_Try it_
In total, how many lines of the data contain the word "round"? Only that number is wanted.

_Saved entries_
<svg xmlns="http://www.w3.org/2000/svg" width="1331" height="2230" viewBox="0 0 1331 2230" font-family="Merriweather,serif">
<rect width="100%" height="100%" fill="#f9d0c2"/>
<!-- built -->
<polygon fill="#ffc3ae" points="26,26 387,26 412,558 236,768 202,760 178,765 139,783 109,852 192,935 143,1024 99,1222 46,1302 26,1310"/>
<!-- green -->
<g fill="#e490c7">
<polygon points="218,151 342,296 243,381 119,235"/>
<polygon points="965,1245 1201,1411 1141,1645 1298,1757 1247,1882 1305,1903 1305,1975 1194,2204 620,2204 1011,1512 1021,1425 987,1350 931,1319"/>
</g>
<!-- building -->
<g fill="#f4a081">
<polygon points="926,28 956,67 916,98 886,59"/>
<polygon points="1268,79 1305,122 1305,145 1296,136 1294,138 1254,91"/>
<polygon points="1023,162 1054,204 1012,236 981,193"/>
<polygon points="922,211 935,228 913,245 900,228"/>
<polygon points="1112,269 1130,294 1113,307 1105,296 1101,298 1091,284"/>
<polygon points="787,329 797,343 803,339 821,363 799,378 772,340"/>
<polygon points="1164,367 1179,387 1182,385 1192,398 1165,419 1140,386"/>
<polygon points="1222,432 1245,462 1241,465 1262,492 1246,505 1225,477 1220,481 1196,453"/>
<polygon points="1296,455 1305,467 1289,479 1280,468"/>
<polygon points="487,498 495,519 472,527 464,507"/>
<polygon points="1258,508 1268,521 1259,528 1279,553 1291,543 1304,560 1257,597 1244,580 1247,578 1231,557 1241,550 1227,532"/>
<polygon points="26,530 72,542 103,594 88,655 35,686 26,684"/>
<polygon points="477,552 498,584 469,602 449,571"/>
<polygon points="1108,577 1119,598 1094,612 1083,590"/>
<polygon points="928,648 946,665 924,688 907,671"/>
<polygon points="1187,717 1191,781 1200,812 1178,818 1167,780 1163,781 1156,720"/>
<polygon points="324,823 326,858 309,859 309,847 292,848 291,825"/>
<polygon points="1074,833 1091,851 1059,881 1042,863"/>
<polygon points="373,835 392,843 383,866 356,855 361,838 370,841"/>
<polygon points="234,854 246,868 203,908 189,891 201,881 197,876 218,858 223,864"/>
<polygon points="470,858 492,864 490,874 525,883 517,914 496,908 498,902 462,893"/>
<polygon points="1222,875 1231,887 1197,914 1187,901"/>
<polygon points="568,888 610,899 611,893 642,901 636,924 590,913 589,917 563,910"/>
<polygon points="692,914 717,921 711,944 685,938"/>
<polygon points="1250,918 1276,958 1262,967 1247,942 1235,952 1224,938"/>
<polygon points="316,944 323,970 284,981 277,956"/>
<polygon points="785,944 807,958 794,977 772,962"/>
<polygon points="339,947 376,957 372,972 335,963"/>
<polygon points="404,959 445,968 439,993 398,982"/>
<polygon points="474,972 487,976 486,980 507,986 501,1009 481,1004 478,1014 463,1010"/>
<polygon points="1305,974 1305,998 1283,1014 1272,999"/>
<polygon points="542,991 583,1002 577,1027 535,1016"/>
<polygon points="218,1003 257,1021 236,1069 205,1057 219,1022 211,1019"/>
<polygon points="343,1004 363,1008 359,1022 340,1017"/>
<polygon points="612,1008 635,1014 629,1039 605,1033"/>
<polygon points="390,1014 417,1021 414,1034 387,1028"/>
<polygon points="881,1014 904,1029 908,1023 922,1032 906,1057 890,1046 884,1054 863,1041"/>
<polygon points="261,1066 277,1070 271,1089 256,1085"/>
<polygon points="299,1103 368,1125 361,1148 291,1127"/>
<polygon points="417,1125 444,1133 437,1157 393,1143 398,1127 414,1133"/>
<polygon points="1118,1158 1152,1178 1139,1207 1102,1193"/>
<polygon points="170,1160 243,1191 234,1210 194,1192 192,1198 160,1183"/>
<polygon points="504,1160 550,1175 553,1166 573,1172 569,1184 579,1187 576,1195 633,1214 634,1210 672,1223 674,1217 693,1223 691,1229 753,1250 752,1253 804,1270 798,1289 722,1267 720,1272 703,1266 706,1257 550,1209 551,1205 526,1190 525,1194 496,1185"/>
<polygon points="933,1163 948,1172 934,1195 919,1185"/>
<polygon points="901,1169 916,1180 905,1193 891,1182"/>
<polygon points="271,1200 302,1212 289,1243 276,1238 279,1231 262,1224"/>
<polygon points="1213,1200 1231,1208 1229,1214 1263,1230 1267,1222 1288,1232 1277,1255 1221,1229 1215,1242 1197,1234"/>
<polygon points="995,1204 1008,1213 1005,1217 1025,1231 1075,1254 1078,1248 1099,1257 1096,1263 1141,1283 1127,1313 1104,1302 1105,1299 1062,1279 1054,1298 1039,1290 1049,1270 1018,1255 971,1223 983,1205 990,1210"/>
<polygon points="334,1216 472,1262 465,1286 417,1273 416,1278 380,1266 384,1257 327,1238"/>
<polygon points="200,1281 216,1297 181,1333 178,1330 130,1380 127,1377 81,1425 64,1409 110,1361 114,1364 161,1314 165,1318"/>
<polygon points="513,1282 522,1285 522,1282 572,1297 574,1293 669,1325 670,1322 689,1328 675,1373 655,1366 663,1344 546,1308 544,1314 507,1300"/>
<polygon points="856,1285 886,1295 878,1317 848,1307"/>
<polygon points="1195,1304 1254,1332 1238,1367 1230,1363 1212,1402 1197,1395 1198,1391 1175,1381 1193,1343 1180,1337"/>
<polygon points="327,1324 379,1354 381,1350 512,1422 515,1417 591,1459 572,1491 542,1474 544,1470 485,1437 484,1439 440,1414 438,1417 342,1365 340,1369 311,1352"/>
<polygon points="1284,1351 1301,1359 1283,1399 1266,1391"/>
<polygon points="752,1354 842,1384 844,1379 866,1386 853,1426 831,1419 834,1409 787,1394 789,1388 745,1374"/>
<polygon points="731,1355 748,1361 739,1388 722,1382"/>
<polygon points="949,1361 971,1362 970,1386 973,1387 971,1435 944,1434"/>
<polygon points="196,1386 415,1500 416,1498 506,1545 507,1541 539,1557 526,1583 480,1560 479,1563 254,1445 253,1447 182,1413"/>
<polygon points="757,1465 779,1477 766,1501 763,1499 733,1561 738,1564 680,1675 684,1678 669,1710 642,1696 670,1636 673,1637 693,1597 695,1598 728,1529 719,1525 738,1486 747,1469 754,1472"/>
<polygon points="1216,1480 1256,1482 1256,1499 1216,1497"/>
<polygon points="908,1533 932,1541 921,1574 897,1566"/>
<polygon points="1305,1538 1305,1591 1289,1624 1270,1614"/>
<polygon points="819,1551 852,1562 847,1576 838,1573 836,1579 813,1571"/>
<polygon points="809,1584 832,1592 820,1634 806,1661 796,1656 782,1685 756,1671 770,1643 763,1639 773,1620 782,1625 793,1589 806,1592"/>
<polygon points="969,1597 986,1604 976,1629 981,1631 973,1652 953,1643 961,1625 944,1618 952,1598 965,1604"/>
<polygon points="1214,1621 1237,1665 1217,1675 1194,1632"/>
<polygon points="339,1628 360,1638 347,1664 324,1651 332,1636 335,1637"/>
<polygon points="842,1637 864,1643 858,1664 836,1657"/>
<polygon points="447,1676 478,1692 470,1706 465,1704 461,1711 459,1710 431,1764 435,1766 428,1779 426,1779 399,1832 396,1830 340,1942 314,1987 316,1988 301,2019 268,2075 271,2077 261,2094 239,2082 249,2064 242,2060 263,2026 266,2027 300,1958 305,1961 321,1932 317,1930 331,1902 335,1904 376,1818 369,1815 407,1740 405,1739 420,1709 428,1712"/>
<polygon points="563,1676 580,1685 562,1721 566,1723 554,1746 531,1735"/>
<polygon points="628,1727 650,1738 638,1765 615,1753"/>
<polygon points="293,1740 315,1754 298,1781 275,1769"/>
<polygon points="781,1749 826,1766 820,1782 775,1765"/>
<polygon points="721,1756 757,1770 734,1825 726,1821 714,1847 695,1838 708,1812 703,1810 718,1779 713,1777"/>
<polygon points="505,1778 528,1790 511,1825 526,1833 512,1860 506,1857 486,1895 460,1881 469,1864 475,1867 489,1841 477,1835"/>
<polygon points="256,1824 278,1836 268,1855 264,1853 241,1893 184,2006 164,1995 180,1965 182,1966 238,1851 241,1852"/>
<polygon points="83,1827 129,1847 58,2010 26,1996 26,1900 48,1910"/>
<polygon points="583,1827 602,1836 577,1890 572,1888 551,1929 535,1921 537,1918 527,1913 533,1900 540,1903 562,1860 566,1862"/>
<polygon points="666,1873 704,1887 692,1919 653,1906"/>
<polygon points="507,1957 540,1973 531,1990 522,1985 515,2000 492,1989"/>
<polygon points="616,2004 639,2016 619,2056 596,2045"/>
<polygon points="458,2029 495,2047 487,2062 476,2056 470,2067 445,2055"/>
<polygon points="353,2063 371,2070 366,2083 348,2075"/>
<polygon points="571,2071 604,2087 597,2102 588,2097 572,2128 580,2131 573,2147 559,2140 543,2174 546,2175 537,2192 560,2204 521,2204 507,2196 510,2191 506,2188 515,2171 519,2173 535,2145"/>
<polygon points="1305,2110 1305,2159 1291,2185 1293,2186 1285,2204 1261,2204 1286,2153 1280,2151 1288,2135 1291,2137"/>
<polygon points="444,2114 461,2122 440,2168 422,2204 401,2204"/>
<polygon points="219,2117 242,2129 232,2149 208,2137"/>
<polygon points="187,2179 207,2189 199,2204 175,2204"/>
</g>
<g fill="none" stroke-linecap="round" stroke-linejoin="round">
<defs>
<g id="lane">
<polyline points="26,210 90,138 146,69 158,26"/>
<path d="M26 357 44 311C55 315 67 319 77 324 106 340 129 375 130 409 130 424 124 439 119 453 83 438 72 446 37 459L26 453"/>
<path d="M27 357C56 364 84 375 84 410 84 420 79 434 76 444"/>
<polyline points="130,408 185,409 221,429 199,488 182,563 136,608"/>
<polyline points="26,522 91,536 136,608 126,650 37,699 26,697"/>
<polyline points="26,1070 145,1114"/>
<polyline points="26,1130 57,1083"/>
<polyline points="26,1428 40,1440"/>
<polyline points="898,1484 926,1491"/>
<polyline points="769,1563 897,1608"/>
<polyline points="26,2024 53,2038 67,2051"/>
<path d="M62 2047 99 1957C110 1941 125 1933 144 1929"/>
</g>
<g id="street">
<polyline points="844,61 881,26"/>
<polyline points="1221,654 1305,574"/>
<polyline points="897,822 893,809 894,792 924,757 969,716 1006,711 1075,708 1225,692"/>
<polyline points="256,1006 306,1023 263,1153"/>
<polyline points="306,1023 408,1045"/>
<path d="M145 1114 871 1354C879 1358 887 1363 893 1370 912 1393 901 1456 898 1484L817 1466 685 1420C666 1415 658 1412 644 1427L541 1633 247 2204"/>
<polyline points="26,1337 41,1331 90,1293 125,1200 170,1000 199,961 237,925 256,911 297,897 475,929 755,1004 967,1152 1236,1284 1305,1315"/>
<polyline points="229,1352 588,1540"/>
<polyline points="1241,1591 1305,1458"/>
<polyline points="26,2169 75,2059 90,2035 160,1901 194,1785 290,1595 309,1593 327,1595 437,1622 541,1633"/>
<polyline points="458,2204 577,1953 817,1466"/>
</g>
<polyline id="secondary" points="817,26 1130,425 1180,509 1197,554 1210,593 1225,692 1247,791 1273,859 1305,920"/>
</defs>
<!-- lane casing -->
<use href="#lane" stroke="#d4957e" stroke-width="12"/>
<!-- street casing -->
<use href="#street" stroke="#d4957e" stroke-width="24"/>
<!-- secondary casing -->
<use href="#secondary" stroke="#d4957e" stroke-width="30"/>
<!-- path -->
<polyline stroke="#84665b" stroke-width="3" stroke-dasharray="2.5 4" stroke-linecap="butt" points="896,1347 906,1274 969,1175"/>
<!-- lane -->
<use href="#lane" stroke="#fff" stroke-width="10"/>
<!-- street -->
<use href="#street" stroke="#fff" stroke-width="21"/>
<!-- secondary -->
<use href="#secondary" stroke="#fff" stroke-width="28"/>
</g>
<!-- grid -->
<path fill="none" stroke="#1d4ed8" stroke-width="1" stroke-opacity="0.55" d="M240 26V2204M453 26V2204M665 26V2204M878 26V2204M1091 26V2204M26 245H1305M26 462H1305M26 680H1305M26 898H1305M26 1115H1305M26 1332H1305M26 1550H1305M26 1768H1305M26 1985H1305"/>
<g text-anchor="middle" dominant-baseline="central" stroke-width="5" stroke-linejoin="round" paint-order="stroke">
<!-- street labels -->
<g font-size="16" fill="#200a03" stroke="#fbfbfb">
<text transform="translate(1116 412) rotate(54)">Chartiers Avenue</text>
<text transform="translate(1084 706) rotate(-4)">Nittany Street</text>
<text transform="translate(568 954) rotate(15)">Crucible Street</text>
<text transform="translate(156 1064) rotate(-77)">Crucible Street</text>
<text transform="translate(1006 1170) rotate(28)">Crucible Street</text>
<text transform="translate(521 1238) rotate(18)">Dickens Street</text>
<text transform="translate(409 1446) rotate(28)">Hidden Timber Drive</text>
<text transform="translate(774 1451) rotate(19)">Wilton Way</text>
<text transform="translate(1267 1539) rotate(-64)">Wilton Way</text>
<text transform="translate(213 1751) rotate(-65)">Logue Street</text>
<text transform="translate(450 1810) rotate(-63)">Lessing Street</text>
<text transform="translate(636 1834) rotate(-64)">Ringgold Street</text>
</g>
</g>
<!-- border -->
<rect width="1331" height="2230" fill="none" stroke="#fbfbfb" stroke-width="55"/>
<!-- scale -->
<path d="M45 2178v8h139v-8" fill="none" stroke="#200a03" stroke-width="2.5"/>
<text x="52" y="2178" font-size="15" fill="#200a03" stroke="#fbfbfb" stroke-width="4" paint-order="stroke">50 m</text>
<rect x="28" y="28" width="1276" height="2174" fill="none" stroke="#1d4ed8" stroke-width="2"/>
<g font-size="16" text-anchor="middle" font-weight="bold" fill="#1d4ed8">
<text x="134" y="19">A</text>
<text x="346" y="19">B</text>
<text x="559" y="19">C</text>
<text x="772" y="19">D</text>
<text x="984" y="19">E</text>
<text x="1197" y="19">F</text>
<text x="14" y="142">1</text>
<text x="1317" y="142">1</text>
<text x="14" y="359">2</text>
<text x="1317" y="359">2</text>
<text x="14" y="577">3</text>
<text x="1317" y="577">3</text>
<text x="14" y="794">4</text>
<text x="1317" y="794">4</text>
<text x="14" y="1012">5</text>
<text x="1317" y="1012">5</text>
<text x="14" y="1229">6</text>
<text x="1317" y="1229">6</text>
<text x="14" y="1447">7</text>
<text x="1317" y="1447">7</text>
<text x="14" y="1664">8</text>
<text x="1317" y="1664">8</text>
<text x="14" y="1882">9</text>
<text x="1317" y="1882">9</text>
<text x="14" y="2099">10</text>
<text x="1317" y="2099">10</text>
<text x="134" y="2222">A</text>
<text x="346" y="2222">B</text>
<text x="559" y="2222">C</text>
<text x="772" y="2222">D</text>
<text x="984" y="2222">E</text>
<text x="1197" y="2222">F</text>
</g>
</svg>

_Result of the exercise_
2